Bunları düşünürken gözüm masamdaki mavi kapaklı program broşürüne takıldı ve Avrupa Kalite Yönetimi Derneği'nin düzenlediği "Mükemmeliyet Forumu"nun İstanbul'da yapılmakta olduğunu hatırladım. Forumun bu yılki ana teması "farklılıkların yönetimi" idi. Bugünün çılgın dünyasında rekabet edebilmenin önkoşulu "farklılık yaratmak"tı ve bu, bambaşka bir iş ve yönetim anlayışını gerekli kılıyordu. Forumun bugünkü oturumunda konuşacak olan Kjell Nordström'ün "Funky Business" adlı ilginç kitabında belirttiği gibi, "kapitalizmin kendini yeniden keşfetme sürecinde doğru bilinen tüm kurallar ve davranış biçimleri sınanıyor, sanki her gün yeni bir devrim yaşanıyordu... Dünya, yazılı metni bulunmayan ve tümü doğaçlamayla oynanan bir oyunun sahnesi haline gelmişti."

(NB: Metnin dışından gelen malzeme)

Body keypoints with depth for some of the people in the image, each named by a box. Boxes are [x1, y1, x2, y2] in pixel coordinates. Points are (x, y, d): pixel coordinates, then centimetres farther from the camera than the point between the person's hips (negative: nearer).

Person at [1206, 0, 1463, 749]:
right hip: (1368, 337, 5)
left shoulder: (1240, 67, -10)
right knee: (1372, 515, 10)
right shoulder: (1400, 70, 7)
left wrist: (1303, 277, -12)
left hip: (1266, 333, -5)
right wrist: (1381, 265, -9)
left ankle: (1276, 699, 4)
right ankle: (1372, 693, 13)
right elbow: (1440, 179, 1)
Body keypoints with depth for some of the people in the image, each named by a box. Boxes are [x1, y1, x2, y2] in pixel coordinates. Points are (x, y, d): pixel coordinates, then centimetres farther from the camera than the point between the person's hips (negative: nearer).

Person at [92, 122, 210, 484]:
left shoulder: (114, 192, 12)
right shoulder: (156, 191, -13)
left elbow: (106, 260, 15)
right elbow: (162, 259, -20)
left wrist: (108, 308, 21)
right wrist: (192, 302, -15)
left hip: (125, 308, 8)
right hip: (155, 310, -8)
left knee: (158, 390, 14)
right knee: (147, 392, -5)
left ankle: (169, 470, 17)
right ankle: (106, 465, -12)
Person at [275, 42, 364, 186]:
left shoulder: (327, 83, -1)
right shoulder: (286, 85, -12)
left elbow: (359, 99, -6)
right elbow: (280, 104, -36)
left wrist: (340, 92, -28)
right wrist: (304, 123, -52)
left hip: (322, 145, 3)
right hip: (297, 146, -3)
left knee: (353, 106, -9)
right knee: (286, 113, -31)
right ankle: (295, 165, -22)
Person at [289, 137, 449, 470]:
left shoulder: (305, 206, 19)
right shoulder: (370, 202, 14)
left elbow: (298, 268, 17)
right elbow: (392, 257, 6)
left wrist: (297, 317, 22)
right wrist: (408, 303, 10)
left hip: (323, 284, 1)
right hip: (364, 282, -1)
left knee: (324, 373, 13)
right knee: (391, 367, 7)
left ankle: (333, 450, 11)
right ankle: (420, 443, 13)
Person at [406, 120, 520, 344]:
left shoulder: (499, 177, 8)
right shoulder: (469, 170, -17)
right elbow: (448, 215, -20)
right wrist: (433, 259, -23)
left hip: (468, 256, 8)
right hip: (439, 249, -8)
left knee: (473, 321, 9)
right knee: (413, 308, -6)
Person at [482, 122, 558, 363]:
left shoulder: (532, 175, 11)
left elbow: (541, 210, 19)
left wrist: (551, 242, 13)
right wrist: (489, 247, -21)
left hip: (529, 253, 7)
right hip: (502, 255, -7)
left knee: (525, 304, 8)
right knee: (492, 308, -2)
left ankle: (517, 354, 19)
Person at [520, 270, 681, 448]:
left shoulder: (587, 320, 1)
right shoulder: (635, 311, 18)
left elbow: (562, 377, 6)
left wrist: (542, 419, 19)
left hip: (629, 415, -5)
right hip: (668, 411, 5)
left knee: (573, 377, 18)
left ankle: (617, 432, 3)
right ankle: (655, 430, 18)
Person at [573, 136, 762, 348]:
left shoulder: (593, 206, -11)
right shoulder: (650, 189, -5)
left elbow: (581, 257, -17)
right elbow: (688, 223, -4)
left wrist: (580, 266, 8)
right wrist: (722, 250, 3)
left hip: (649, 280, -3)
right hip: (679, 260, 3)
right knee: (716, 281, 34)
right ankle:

Dün bu küresel sahnenin başka bir köşesinde, Prag'da yağmur yağıyor muydu, bilmiyorum ama küresel kapitalizmi protesto eden grupların yeni eylemlere girişmesi bekleniyordu bu güzelim kentte. İlginç olan şey, amaçları farklı gruplardan oluşan protestocuların, belki de hedeflemedikleri bir sonuca yaklaşmaları, yıkılmasını istedikleri sistemin Dünya Bankası ve IMF gibi kurumlarını değişime zorlamalarıydı.
Yazıyı bitirirken başta devlet kurumlarıyla değişime direnen ülkemin, depremini bekleyen İstanbul'unda bile bulutların aralandığını ve güneşin kendini gösterdiğini görüyorum.